When choosing a fall herbicide program, the weed spectrum must be considered.For control of perennial weeds, such as dandelion, the best time for management is in the fall.In this case, the application of a combination of glyphosate + 2,4-D should suffice.This combination will also provide adequate control of many winter annual weeds that have already emerged.The use of 2,4-D in combination with dicamba is also a good option for fields that contain only broadleaf weeds.However, the lack of an adequate residual component with these programs will allow new weeds to emerge later in the season, especially if the application is made early. In these situations, the 2,4-D + glyphosate/ dicamba programs are an excellent option towards the end of fall.

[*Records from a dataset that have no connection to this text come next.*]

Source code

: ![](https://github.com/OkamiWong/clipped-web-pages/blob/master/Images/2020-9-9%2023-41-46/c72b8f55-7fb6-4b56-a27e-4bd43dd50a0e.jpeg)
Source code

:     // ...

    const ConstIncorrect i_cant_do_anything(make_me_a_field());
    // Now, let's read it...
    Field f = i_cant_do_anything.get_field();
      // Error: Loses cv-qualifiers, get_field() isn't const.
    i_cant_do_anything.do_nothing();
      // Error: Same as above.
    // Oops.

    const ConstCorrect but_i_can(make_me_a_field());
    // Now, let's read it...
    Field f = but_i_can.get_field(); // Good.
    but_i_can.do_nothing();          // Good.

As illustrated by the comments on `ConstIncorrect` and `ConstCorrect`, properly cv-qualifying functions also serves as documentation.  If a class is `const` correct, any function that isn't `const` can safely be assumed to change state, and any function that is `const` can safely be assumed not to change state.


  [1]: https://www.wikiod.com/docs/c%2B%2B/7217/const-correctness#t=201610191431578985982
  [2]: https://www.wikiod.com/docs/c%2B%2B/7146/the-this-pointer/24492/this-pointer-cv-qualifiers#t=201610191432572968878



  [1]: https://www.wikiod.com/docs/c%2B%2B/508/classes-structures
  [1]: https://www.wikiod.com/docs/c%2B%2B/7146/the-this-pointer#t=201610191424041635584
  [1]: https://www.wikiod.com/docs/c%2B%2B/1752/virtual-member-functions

For early fall applications, the use of a residual herbicide is necessary to manage weeds that germinate later in the season. In situations where glyphosate-resistant marestail is present, the use of a residual herbicide will help provide fall and early spring control. Control of marestail at germination or at the rosette stage in the fall is much more effective than spring burndown applications after bolting. The potential downside of using a fall residual herbicide is reduced rotational flexibility. Many herbicides will allow you to plant corn and soybeans without restrictions the following season while others will limit your crop options. Crop rotation restrictions will also vary with the rate of the herbicide used so always read and follow the product label and plan accordingly.

Finally, it is important to remember that fall herbicide applications are not a substitute for spring residual herbicide applications. Weeds are more easily controlled if never allowed to emerge, so incorporate spring residual herbicides followed by in-crop applications to control summer annual weeds, including glyphosate-resistant waterhemp.